Hal yang sangat penting adalah melakukan kehendak Allah, bukan sekadar mendengarkan. Bukan tanggapan yang sekadar berkata ‘ya’ atau ‘tidak’. Mengerjakan kehendak-Nya berarti benar-benar melayani Allah sepenuhnya. Poin ini akan kita bahas nanti.

Apa artinya berkata ‘ya’ pada panggilan Allah? Kita lihat anak yang kedua, yang awalnya berkata ‘tidak’, yang mewakili para pemungut cukai dan perempuan sundal – kalangan yang dipandang sebagai sampah masyarakat. Anak yang pertama, yang berkata ‘ya’, mewakili orang-orang Farisi dan pemimpin agama. Merekalah yang berkata, “Baik, bapa,” tetapi tidak mengerjakan kehendak Allah.

Hal yang seringkali gagal kita pahami adalah bahwa mereka yang paling berpotensi dalam hal-hal rohani adalah mereka yang dipandang sebagai sampah masyarakat oleh dunia. Di masa itu, pemungut cukai dan perempuan sundal bukanlah orang-orang yang paling miskin di masyarakat. Sebenarnya, banyak pemungut cukai yang cukup kaya raya. Demikian pula halnya dengan perempuan sundal. Sekalipun mereka dipandang sebagai orang-orang yang menjalani pekerjaan yang menjijikkan, secara ekonomi mereka tidaklah miskin. Akan tetapi mereka memang miskin secara moral.


Bagaimana kita akan menanggapi Firman Allah?

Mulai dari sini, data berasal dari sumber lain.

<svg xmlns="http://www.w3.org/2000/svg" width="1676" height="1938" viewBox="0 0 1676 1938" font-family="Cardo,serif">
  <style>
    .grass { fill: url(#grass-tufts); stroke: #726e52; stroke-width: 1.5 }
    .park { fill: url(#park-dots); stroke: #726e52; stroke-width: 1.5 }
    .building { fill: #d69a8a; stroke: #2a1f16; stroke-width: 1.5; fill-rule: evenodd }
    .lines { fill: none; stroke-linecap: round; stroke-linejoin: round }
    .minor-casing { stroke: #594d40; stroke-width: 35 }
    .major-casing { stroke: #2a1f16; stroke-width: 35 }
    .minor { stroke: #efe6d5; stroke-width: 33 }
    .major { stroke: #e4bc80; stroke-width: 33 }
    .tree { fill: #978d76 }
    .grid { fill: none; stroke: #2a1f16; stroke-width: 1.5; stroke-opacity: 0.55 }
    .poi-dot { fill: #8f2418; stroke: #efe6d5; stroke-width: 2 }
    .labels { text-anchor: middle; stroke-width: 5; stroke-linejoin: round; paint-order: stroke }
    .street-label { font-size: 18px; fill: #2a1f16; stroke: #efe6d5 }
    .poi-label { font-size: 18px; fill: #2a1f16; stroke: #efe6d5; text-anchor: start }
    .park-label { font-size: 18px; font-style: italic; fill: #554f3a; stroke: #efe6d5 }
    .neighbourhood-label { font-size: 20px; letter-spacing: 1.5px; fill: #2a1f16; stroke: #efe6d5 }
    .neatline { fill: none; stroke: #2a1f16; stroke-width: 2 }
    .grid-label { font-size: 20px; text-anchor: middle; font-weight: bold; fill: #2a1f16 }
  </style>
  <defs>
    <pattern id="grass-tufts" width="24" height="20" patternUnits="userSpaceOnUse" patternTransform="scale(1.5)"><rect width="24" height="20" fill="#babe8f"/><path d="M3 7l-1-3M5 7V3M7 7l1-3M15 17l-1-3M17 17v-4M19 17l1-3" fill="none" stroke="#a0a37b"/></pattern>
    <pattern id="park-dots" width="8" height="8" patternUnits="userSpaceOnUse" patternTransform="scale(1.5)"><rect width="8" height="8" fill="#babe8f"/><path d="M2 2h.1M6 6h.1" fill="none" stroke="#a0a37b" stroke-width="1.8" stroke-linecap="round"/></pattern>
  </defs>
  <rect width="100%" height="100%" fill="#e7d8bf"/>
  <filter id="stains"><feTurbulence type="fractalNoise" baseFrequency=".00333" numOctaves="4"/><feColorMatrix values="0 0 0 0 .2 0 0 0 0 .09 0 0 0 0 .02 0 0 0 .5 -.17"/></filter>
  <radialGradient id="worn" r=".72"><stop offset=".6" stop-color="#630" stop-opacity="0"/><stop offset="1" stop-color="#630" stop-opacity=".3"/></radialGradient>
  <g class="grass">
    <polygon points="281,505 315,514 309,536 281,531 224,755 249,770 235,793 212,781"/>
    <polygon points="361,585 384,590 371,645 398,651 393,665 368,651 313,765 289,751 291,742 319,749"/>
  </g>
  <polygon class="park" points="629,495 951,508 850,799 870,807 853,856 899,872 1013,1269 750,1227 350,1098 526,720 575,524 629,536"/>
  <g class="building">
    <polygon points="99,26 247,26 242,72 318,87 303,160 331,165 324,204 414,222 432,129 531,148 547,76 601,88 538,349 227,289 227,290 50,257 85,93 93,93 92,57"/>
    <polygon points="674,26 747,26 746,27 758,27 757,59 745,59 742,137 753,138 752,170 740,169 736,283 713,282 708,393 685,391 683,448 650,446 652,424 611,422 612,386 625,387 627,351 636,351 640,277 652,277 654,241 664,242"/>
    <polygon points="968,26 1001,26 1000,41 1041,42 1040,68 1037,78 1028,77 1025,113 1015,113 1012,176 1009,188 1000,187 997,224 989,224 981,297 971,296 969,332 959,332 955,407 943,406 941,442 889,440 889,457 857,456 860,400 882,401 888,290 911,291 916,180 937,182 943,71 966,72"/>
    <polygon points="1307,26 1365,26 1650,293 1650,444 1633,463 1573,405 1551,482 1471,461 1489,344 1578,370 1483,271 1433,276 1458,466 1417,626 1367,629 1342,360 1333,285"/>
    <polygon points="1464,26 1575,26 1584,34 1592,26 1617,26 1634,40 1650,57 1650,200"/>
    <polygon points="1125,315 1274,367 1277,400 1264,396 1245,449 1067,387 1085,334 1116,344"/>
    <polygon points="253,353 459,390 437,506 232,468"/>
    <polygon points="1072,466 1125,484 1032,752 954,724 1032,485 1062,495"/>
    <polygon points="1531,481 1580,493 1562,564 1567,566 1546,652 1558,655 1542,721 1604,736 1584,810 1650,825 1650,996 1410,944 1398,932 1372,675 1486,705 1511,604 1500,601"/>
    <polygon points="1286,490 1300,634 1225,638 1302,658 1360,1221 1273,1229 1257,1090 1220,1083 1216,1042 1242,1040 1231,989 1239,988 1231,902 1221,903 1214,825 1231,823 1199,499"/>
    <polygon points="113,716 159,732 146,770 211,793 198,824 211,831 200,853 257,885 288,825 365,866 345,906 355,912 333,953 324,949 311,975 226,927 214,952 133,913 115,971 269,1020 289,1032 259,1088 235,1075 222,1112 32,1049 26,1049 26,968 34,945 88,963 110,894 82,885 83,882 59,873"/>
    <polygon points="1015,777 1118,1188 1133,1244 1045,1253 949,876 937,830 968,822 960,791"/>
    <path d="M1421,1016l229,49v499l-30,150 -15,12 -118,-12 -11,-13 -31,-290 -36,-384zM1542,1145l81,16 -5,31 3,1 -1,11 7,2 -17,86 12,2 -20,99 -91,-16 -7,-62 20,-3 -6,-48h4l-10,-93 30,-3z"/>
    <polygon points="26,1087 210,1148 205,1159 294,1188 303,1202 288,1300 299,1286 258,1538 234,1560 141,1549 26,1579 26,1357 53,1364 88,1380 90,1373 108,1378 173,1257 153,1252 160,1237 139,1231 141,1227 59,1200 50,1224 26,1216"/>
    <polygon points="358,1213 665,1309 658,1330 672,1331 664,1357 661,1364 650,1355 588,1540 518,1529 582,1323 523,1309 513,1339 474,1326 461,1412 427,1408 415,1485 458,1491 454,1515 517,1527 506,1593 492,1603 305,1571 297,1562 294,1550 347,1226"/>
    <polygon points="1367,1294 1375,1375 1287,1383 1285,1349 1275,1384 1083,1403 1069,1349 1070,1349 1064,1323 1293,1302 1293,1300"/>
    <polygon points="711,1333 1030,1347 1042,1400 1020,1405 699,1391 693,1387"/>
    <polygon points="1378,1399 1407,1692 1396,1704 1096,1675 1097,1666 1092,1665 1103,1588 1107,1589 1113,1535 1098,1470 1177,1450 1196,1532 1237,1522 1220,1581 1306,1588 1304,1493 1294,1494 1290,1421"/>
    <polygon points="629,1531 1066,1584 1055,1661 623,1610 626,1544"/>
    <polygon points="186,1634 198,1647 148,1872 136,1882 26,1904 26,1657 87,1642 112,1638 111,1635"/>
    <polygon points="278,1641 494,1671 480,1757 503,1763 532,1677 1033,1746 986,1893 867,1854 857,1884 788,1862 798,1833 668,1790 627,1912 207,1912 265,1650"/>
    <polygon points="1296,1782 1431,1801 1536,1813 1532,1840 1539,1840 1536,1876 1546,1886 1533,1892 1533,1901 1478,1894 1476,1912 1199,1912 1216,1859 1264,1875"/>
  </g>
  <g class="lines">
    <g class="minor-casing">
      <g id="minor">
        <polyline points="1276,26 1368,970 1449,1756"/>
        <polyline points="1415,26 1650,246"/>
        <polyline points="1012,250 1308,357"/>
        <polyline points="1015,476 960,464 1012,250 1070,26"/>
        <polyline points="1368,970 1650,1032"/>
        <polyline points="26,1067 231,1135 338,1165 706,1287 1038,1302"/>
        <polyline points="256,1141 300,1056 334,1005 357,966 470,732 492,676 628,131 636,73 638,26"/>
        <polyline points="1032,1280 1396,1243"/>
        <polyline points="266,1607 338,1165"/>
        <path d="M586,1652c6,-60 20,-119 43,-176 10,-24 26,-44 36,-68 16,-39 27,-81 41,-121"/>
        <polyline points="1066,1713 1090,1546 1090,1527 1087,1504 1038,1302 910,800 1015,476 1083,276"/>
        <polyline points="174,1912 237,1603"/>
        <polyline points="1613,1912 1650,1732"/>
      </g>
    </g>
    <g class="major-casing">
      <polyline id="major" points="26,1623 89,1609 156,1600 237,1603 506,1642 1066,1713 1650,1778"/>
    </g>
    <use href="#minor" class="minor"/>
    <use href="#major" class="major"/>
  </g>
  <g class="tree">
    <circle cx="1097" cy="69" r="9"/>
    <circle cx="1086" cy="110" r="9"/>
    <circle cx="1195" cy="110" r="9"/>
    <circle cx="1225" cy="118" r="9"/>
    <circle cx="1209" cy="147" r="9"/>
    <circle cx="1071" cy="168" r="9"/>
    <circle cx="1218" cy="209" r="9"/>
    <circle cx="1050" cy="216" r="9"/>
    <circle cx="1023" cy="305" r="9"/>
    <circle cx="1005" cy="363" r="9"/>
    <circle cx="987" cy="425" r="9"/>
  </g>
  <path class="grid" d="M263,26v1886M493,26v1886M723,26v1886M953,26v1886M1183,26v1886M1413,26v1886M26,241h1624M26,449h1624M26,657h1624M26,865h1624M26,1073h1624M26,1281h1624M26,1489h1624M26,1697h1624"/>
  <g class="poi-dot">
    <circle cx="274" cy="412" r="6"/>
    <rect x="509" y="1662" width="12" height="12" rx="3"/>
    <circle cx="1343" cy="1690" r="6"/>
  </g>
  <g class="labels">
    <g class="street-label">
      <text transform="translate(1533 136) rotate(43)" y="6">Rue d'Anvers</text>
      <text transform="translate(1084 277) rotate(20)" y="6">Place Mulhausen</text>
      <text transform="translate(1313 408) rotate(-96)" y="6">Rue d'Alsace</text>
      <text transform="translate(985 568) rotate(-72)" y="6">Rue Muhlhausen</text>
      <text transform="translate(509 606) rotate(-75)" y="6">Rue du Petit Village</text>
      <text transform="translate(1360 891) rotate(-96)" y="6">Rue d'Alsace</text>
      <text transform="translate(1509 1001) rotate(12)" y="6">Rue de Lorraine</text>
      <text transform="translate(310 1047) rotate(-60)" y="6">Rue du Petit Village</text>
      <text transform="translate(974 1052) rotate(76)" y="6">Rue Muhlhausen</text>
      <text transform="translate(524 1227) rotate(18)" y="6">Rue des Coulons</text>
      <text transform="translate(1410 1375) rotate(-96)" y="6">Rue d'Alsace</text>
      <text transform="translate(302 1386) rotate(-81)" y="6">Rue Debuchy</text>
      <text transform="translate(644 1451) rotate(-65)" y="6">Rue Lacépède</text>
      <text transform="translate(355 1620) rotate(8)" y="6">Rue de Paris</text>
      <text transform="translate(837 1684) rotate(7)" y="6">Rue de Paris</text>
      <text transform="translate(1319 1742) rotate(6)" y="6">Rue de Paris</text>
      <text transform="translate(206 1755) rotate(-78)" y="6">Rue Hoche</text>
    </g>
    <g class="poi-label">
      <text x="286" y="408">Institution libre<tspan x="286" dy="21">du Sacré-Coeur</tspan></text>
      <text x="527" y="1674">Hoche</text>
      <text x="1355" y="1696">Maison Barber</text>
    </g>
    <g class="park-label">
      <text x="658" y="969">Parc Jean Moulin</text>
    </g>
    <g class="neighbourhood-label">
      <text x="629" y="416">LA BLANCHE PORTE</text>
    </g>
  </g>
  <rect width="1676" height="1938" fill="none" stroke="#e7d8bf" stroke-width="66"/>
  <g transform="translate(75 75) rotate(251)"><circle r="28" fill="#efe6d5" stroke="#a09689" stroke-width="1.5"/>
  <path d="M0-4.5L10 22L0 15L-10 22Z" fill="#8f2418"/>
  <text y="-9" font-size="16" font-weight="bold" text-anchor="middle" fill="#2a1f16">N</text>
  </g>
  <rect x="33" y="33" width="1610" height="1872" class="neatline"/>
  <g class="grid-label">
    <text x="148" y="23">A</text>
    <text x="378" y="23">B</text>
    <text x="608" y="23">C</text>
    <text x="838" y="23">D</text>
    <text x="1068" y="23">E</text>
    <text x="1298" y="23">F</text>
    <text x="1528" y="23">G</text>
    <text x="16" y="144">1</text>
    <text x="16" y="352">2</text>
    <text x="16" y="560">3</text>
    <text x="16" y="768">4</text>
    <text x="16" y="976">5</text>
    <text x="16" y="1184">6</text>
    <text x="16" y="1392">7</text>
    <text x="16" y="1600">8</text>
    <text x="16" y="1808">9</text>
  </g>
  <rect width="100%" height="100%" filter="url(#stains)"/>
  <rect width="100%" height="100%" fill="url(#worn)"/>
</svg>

Selama masa pelayanan saya yang sekitar 30 tahunan ini, saya mendapati bahwa orang-orang yang paling berpotensi secara rohani biasanya bukan orang-orang yang religius. Bukan pengunjung setia gereja yang akan menjadi landasan pekerjaan Allah, hal yang sangat mengejutkan kita semua. Orang-orang yang terlihat bermoral ini memiliki satu cara yang aneh dalam menolak kehendak Allah. Lihatlah apa yang terjadi pada Charles Wesley. Ia dikeluarkan dari gerejanya dan pelayanannya justru berkembang sesudah itu, dengan cara yang tidak pernah ia bayangkan sebelumnya. Ketika ia dikucilkan oleh gerejanya, ia mulai berkhotbah di jalan-jalan. Seiring dengan pelayanannya di jalanan, banyak orang yang berpaling kepada Tuhan, mengawali sebuah gelombang kebangkitan yang tidak dapat disaingi oleh jaman mana pun di Inggris. Itu sebabnya, sebagai orang Kristen, kita tidak boleh meremehkan mereka yang berada di luar lingkungan Kekristenan. Kita seharusnya menyadari bahwa di luar sana ada suatu potensi yang besar bagi pengembangan gereja. Jangan pernah memandang para pelacur sebagai orang-orang yang menjijikkan dan pemberontak. Banyak yang terjerumus karena desakan kebutuhan hidup, dan hanya itu jalan yang mereka tahu untuk memenuhi kebutuhan hidupnya. Jangan pernah merasa lebih unggul dengan menghakimi moral orang lain.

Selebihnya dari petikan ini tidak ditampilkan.